Camilla Taylor at Track 16

Camilla Taylor, Your Words in My Mouth, Track 16 Gallery; Image courtesy of the gallery

Camilla Taylor: Your Words in My Mouth

Track 16 Gallery, Los Angeles
through October 17, 2020

Written by Jody Zellen
Camilla Taylor’s evocative exhibition Your Words in My Mouth includes works on paper, as well as large and small-scaled sculptures, most of which are black and white or darker tones of gray. Taylor’s pieces explore the body and its relationship to architectural space, often representing the body without architecture and architecture without the body. The exhibition has a graceful flow as viewers make their way through the gallery toward the light that beckons at the back of the space. Here, glowing in the sunlight are a collection of small opaque glass staircases on deep brown, beam-like wooden pedestals. Entitled “Means of Concealment” and “Deception” (2020), these kiln cast sculptures are fragments— narrow sections of staircases leading to and from nowhere. Taylor uses stairs as a metaphor for emotional and physical ups and downs, as well as to suggest places that are inaccessible. These pieces also recall the etchings of Piranesi, as well as the optical illusion of the impossible staircase— a never ending loop.

Hung in two long rows across the wall that connects the back and front spaces of the gallery are twenty-eight drypoints etchings depicting isolated dollhouses, chairs and staircases set against deep black or paper white backgrounds. A narrative is implied that imagines the stairs and chairs located within a house, yet in Taylor’s presentation this never comes to fruition. Like the glass sculptures, the loosely drawn staircases allude to comings and goings, but exactly to and from where is never revealed. Taylor is more specific with her chairs. She includes representations of traditional as well as modern chairs floating alone or in small groups in empty spaces. While some are titled by type, Shaker Chair or Ladder Back Chair, others are given the more ambiguous title Haunting. Though the subject of each print is beautifully rendered, the works are as much about the negative space as they are about what is depicted.

For the table-top sculpture “One to the Other” (2019), Taylor created 120 tiny chairs, presenting them in ten rows of twelve installed within a plexiglas box. The cluster of chairs appears like a relic, perhaps a collection from a doll’s house, now stripped of color, organized and preserved in pared down form. Upon closer examination, it becomes evident that each chair is unique and though chairs are often considered utilitarian objects, Taylor plays up their individuality akin to the diversity of people.

Suspended from the ceiling in the main space is “Many Times Over” (2020), a sculpture comprised of many interlocking black buildings— boarded up two story houses emanating from a central point and nested together to become a large planet. Taylor speaks about this work as a collection of dream houses, structures that recur in one’s dreams but each time they appear they are a bit different. Something has changed, but exactly what is hard to discern. Like the sculpted chairs, Taylor is interested in the tenuous place between sameness and difference. This idea is further explored in Speaking in unison, telling their own lies (2020), a compelling and affecting work consisting of seventeen doll-sized, black glazed ceramic heads arranged in a circle on a white flower-patterned tablecloth. These seemingly identical sculptures have empty eyes and are connected by a thread that forms a star-like pattern as it emerges from each of their open mouths. They purportedly speak at the same time and tell the same lies that circle from head to head, perhaps becoming more and more distorted as if in a game of telephone. The lies that travel along the thread are not too dissimilar from the endless pathways up and down the impossible staircases.

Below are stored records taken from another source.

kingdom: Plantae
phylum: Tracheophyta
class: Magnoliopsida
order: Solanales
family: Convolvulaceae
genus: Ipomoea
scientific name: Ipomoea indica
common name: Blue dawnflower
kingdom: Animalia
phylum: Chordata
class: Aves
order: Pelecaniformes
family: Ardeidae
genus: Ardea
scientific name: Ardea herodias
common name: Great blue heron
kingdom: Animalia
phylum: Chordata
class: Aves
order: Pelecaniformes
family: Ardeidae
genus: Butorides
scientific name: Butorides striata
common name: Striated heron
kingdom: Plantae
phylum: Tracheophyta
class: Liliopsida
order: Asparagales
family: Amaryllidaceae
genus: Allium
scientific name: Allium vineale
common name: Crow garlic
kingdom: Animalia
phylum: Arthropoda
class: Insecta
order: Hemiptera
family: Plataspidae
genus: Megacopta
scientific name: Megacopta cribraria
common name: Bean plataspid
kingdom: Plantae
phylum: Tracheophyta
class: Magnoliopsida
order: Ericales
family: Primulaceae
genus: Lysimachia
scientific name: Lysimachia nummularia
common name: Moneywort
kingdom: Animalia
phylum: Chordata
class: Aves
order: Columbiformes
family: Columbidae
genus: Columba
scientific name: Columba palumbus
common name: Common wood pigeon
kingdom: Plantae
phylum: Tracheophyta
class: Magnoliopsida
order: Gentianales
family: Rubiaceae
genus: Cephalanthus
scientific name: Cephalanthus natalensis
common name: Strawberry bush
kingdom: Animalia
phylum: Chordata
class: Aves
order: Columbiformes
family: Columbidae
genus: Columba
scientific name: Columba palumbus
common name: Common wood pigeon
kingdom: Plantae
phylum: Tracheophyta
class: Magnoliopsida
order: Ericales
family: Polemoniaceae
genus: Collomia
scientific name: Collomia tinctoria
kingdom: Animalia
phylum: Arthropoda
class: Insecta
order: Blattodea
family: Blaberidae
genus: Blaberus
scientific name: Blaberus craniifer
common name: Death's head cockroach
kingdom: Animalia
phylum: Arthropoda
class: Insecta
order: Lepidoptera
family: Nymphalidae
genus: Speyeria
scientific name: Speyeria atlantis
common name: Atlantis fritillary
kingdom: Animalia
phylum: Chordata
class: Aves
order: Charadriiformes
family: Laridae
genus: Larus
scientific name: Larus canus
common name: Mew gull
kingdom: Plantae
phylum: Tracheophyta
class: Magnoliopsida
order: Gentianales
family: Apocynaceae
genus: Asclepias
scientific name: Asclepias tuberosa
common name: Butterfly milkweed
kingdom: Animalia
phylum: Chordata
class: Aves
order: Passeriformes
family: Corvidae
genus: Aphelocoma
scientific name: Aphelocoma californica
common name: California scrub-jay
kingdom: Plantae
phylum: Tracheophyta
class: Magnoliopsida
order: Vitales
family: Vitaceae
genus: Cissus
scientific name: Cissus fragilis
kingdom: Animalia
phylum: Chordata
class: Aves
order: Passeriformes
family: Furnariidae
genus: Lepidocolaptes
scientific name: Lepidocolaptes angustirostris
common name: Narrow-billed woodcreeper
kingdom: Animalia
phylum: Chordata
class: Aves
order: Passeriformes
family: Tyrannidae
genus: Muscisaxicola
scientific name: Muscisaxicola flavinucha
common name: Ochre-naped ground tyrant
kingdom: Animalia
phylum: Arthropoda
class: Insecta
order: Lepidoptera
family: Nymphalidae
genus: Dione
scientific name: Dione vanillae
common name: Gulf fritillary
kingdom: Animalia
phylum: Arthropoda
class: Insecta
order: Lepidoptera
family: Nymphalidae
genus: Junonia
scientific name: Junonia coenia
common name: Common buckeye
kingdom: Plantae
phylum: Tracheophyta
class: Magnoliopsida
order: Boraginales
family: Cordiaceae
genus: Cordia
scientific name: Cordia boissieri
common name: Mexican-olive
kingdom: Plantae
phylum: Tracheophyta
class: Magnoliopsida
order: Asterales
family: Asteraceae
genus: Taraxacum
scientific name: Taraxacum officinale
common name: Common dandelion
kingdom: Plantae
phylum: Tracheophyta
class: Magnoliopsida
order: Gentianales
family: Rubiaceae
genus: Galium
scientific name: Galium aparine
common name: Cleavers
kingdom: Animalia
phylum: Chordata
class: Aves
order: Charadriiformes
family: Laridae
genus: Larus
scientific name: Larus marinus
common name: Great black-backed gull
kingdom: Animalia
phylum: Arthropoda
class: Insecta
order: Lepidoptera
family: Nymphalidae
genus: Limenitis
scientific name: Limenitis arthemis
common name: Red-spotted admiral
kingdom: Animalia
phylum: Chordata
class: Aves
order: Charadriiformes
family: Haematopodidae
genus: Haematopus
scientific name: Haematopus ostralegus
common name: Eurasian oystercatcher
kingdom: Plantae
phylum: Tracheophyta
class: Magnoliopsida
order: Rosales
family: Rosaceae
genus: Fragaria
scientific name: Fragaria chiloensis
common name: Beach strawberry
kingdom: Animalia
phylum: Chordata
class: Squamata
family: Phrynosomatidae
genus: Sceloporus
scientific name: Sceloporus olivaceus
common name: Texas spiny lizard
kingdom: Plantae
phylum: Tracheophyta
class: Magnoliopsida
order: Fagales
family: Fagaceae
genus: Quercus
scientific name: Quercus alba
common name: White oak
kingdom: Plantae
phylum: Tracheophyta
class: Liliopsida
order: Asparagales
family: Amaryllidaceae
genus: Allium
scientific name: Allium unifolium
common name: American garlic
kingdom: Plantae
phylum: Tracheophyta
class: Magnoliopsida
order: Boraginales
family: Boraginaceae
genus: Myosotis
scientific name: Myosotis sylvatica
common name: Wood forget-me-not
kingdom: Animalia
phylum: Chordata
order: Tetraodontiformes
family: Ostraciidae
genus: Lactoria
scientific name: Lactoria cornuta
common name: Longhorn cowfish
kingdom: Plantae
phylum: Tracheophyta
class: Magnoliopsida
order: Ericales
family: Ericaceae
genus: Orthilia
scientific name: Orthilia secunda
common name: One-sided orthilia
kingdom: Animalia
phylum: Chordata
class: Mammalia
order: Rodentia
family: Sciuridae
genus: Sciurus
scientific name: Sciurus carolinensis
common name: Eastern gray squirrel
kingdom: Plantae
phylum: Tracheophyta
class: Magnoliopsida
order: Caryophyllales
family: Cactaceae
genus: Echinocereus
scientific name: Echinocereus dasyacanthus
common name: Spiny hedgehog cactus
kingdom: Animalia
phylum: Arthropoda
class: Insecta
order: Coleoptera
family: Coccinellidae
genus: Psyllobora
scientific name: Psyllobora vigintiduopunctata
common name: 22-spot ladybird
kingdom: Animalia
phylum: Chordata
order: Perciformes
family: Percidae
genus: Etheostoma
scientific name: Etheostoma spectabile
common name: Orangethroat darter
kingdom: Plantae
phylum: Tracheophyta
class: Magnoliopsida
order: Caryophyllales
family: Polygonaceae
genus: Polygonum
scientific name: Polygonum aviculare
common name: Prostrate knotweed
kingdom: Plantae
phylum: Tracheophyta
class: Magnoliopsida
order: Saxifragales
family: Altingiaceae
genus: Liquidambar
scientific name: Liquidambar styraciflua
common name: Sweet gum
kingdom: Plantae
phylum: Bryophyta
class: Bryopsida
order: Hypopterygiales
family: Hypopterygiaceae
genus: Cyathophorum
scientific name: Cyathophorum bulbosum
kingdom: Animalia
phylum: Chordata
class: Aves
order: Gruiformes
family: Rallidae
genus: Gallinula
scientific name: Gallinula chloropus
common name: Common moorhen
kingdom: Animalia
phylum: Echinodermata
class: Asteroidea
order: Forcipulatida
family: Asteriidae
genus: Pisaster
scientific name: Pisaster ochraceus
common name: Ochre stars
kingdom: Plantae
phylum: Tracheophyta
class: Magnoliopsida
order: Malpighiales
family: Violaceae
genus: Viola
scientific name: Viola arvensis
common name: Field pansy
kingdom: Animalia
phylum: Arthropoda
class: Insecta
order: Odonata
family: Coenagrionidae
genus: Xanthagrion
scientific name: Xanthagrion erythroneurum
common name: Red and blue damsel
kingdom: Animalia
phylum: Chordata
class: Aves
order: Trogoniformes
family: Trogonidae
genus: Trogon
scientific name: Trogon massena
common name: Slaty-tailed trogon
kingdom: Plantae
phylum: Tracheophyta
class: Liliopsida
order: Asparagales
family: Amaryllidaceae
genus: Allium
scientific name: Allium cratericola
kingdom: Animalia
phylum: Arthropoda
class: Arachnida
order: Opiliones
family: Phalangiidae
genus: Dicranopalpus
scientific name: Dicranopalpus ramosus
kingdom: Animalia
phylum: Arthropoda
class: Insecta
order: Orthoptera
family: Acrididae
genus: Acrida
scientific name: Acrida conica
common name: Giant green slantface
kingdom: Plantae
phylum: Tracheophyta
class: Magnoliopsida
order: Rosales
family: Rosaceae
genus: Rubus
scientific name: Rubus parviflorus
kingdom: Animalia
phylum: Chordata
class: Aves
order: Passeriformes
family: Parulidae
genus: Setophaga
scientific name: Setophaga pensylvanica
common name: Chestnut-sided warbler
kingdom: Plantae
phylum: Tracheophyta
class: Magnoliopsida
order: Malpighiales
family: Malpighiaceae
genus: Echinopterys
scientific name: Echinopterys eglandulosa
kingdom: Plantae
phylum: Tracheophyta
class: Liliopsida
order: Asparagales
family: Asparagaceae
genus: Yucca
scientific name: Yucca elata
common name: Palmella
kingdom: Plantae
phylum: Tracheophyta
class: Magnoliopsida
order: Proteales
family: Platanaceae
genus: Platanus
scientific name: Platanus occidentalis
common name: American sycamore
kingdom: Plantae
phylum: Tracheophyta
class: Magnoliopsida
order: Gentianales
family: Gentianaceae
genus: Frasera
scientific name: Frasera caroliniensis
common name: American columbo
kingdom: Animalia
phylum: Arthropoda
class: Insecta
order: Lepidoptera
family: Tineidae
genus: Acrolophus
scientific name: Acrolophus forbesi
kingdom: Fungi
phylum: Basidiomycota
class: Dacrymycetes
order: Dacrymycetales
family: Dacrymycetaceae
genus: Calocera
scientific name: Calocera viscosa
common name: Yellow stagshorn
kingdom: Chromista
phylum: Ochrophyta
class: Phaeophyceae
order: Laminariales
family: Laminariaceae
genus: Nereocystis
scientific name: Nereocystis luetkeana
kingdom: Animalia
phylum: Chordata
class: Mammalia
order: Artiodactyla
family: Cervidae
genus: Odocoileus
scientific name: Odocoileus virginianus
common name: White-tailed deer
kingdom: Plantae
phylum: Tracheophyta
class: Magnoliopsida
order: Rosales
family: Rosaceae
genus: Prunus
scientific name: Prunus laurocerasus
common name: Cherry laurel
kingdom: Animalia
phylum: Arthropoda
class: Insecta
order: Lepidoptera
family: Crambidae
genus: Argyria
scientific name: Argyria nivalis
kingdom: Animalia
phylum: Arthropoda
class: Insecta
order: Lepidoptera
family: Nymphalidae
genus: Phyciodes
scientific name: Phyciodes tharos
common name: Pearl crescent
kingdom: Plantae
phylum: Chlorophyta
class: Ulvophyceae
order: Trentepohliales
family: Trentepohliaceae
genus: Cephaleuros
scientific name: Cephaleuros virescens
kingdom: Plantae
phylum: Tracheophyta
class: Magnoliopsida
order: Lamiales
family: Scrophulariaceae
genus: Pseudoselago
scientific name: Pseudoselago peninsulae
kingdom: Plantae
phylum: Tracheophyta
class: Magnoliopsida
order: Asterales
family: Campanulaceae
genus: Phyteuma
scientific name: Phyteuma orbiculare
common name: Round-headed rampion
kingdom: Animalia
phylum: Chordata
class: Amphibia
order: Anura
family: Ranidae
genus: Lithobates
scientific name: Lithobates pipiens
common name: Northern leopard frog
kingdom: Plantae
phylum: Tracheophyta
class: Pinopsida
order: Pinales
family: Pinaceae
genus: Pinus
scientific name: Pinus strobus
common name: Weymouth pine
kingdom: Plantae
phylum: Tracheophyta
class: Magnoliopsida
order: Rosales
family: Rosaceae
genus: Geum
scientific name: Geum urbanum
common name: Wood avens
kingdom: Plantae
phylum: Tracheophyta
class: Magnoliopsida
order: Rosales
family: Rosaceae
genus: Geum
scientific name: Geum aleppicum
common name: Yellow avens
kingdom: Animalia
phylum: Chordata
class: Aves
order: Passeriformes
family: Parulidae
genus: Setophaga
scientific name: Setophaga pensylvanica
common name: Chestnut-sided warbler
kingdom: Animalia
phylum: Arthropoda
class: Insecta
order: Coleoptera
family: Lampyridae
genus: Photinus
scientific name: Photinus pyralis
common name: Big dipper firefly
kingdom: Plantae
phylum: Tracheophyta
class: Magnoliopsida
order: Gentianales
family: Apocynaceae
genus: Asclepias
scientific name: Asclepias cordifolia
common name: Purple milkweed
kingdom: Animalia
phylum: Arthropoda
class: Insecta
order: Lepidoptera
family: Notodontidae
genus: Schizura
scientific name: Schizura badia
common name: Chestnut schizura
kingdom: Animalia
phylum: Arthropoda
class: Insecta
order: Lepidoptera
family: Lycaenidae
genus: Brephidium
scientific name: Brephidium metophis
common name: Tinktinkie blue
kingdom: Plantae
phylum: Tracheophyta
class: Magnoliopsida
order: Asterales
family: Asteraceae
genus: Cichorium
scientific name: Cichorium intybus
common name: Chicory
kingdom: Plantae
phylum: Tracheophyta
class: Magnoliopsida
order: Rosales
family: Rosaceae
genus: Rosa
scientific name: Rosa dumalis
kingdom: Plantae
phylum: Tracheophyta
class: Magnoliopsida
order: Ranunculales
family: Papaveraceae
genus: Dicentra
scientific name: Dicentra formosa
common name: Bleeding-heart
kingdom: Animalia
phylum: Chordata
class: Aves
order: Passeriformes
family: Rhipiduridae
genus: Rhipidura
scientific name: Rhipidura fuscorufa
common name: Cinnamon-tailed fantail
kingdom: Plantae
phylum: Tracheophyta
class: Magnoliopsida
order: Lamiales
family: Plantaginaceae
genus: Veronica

Throughout her works, Taylor investigates the notion of home as well as more open-ended architectural spaces. Though many of her works include figures, she seems more interested in its absence or lack. While the works are personal and draw from her family history, they simultaneously speak to something tangible and universal. What is most striking in the exhibition is the way Taylor drains color from everyday things — chairs, heads, houses and stairways— infusing them with a different kind of presence, one that exists in the realm of shadow and silhouette.